Foxpilot chapter 38 . 4/24/2011
I take it you've played Other M, then? That was actually the best parody I've seen of him since Brawl in the Family's tribute. Well, it's the only one, but that's besides the point, right?

Anyway, welcome back to the site after all this time. It seems you're paying a bit more attention to the actual typing, too. A bit. But it's still a welcome improvement.

The victims don't seem very happy to see your return. Not that I blame them-all they get is pain here. However, their pain is our laughter, and it's not our fault that they don't try to stage a revolt. Or is it...?

I'm suddenly inspired by a torture idea:

Jigglypuff (if Jiggly's already been done, then Wario)-try to stage a revolt against the producer, host, and judges.

I think we all know where this'll lead.

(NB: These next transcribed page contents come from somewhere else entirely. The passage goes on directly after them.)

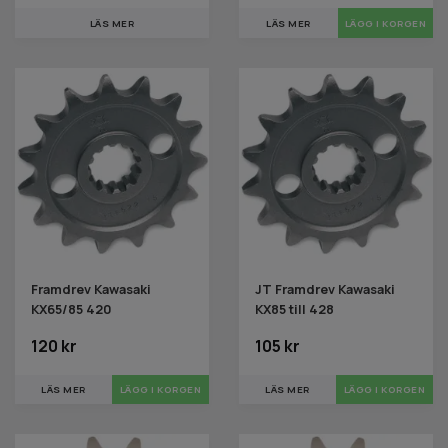
LÄS MER
LÄS MER
Framdrev Kawasaki
JT Framdrev Kawasaki
KX65/85 420
KX85 till 428
120 kr
105 kr
LÄS MER
LÄGG I KORGEN
LÄS MER
LÄGG I KORGEN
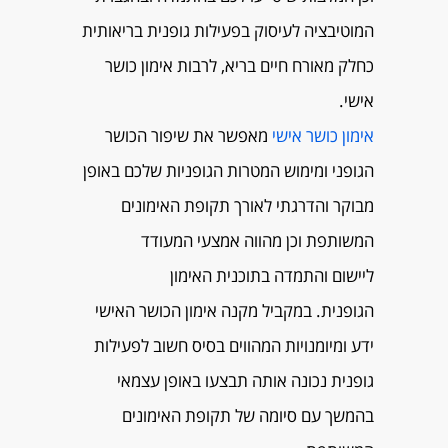
המוטיבציה לעיסוק בפעילות גופנית בריאותית
כחלק מאורח חיים בריא, לרבות אימון כושר
אישי.
אימון כושר אישי
מאפשר את שיפור הכושר
הגופני ומימוש המטרות הגופניות שלכם באופן
מבוקר והדרגתי לאורך תקופת האימונים
המשותפת וכן מהווה אמצעי המעודד
ליישום
והתמדה
בתוכנית האימון
הגופנית.
במקביל מקנה אימון הכושר האישי
ידע ומיומנויות המהווים בסיס חשוב לפעילות
גופנית נכונה אותה תבצעו באופן עצמאי
בהמשך עם סיומה של תקופת האימונים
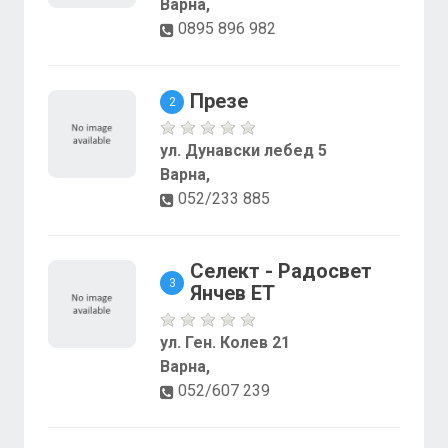
Варна,
0895 896 982
Презе
2
ул. Дунавски лебед 5
Варна,
052/233 885
Селект - Радосвет
3
Янчев ЕТ
ул. Ген. Колев 21
Варна,
052/607 239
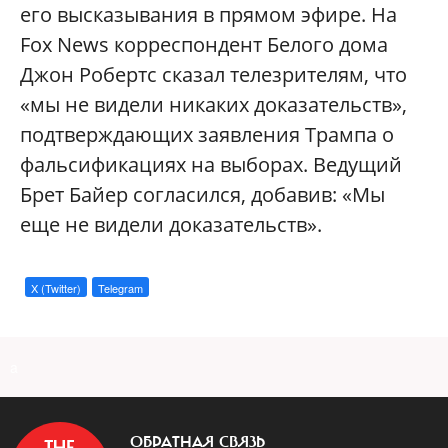
его высказывания в прямом эфире. На
Fox News корреспондент Белого дома
Джон Робертс сказал телезрителям, что
«мы не видели никаких доказательств»,
подтверждающих заявления Трампа о
фальсификациях на выборах. Ведущий
Брет Байер согласился, добавив: «Мы
еще не видели доказательств».
X (Twitter)
Telegram
a
ОБРАТНАЯ СВЯЗЬ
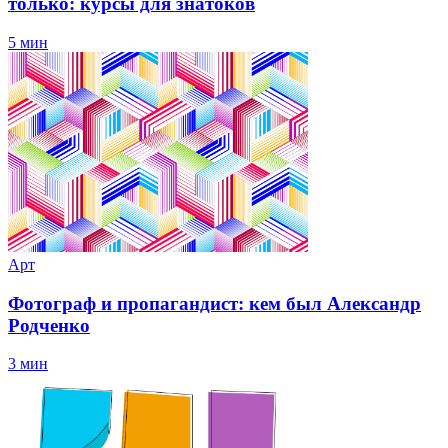
только: курсы для знатоков
5 мин
Арт
Фотограф и пропагандист: кем был Александр
Родченко
3 мин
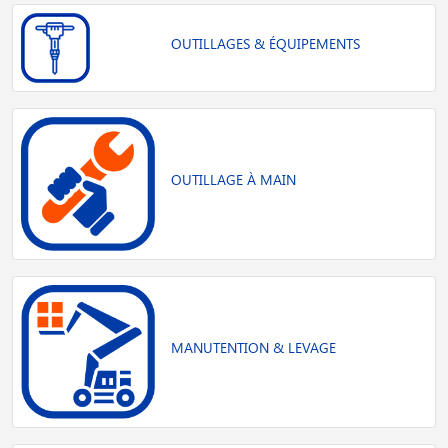
OUTILLAGES & ÉQUIPEMENTS
OUTILLAGE À MAIN
MANUTENTION & LEVAGE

That also reminds me, aren't reviewers (other than me, who has had his turn) supposed to be guest-judging?
Pk Love Omega chapter 38 . 4/23/2011
:) nice fic!

Roy. torture whoever yuu want!(nt Marth..)

Ness..boo Justin Bieber..nd pk fire him xD

Update soon(:
O. Gallan Rager chapter 38 . 4/22/2011
Hehehe...I missed your series and I'm sorry for all that I have missed on the series. I'd knew you'd find Gucci Mane's song. When you said YAAAA GUCHI! I missed you alot. I hope you keep this thing going as long as you can.
Lup-Laguz chapter 38 . 4/22/2011
XDXDXDXDXDXDXDXDXDXDXD Oh gosh, this is hilareous, as always. Since your having trouble with ideas, I can help. Tie someone to an electric chair, send a zillion ninjas to attack them, then have that person tell a 5 year old that Santa isn't real, and that 5 year old is a assasin with a horrible temper. And then(if you know what Eddsworld is, if not, skip this part) that person must steal Tom's smirnoff and Tom's bass Susan and Edd's coke and Matt's pics of himself then feel theier wrath as I'm supplying the Eddsworld guys with any weaponory needed. (as the weapons are being stolen from a magical place called Tord's closet. ;3)

Kirby:-.-' You tried to bring Eddsworld into a dare? Geez, your getting way to obssesed with Eddsworld.

Me:I'm not obssesed.

Kirby:Dude, you hug the computer screen when Edd shows up.

Me:Not every time.

Kirby: *facepalms*At least your not obssesed with that game your borrowing from Dracogold...

Me:You mean Golden Sun? I love it! It's so addicting! Ivan is so cute!

Kirby:Greeeeeaaaaaaat...

Me:Aaaaand I must end this review so I can get a green hoody. PEACE OUT!
Hedo Kingoglu chapter 37 . 12/26/2010
WOOT THIS SHOW

Suggestion: Jigglypuff you might be my favorite charachter and my OC pokemon Elcachu may love you but world isn't fair.

First you have to drink a galloon of sprite.

Then have a candy cancer

After that a gay of gay will come and put his Wee Wee to your Cha Cha (It means make up and do it in front of everyone!)

Then(Not finished) My OC Elcachu will put his pokemonist Wee Wee to your pokemonist Cha Cha and got VERY WILD

AND Have two baby one of them will be gay and the other will be ugly

NOT FINISHED Then go to the Lesbian Fangirls and Gay FanBoys pit and make a Wee Wee Cha Cha moment.

THEN Kill yourself to make me a part of this show

And go to HELL.

FINISHED.
Foxpilot chapter 37 . 12/25/2010
A giant brick of platinum? Classy. It's better when it falls on a certain short spacefarer.

So -that's- why I got so many clothes; Treeko stole all my good gifts and they had to be replaced at the last minute! Shoot, if I'd been awake to catch it, then I could have gotten a lot of good stuff. Hmm, but then it couldn't finish to torture...

Yes, merry Christmas and happy Boxing Day to you, too! And a happy New Year, as well!